## BRANO DI TESTO

Rifondazione Comunista lancia un duro atto d’accusa contro la maggioranza che governa il Comune di Cosenza, parlando apertamente di una crisi politica profonda che starebbe tenendo la città in ostaggio. Una situazione che, secondo il partito, non riguarda solo gli equilibri interni al Consiglio, ma incide direttamente sulla vita amministrativa e sulle risposte ai bisogni dei cittadini.
La debolezza dell’amministrazione comunale sarebbe emersa in modo evidente già durante il Consiglio aperto sulla vicenda dell’Ospedale dell’Annunziata, quando in aula sarebbero rimasti fino alla fine appena una decina di consiglieri di maggioranza. Ma il segnale più chiaro, per Rifondazione, è arrivato con l’annullamento dell’ultimo Consiglio comunale per mancanza del numero legale.

Record da una raccolta di dati
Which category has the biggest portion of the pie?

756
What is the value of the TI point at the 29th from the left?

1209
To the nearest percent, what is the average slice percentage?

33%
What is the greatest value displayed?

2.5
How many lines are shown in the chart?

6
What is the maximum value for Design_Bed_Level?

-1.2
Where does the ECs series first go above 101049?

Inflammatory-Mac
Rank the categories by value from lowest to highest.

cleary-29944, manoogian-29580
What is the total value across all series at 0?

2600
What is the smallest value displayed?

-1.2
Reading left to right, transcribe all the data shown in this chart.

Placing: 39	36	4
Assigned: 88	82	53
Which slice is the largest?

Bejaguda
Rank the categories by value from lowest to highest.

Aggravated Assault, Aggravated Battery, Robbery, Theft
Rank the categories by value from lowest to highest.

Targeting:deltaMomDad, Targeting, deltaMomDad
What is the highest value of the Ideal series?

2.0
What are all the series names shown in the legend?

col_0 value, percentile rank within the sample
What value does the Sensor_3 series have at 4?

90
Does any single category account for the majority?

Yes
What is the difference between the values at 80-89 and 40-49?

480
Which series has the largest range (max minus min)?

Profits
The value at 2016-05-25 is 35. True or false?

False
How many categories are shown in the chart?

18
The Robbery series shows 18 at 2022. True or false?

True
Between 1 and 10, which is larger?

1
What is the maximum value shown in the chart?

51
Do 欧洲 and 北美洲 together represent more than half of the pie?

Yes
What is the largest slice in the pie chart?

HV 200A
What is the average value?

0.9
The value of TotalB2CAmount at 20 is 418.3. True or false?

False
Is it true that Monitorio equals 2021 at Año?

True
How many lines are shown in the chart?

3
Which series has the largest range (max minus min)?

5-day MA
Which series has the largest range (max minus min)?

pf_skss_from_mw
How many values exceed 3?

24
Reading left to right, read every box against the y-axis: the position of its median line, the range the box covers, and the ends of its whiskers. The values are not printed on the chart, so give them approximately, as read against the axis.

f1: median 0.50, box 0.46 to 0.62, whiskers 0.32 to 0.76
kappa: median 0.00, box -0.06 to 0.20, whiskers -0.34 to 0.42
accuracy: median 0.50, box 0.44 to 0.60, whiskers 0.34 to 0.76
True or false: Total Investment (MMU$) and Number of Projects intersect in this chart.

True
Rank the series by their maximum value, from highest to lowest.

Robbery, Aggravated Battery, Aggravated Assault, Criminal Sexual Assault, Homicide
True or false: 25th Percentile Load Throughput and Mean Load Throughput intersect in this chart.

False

## IL TUO COMPITO
Prosegui il testo sulla crisi politica della maggioranza al Comune di Cosenza, ripartendo subito dopo la sua ultima frase.

## RISULTATO DELL'ESERCIZIO
Il Consiglio saltato e il nodo del bilancio
Secondo la nota politica, non si è trattato di un incidente tecnico o di un episodio marginale. Nonostante i tentativi del sindaco di minimizzare, il Consiglio è saltato mentre erano in discussione questioni centrali per la città, a partire dal bilancio comunale.
Un passaggio decisivo, ricordano i dirigenti di Rifondazione Comunista, perché dal bilancio dipendono servizi pubblici, politiche sociali, investimenti e la tutela delle fasce più fragili. Bloccare il Consiglio, dunque, significa di fatto bloccare le risposte concrete ai bisogni delle cittadine e dei cittadini.
Le critiche alla minoranza
Nel mirino non finisce solo la maggioranza. Rifondazione Comunista punta il dito anche contro la minoranza consiliare, accusata di scarsa responsabilità. Pur essendo presente, la minoranza sarebbe rimasta nei corridoi, contribuendo così al mancato svolgimento dei lavori.
Un atteggiamento che, secondo il partito, appare più legato a logiche di schieramento e a singole vertenze, come quella tra Ospedale e Policlinico, piuttosto che ai problemi strutturali della città, a partire dalla perdita di rilevanza di Cosenza nel contesto regionale.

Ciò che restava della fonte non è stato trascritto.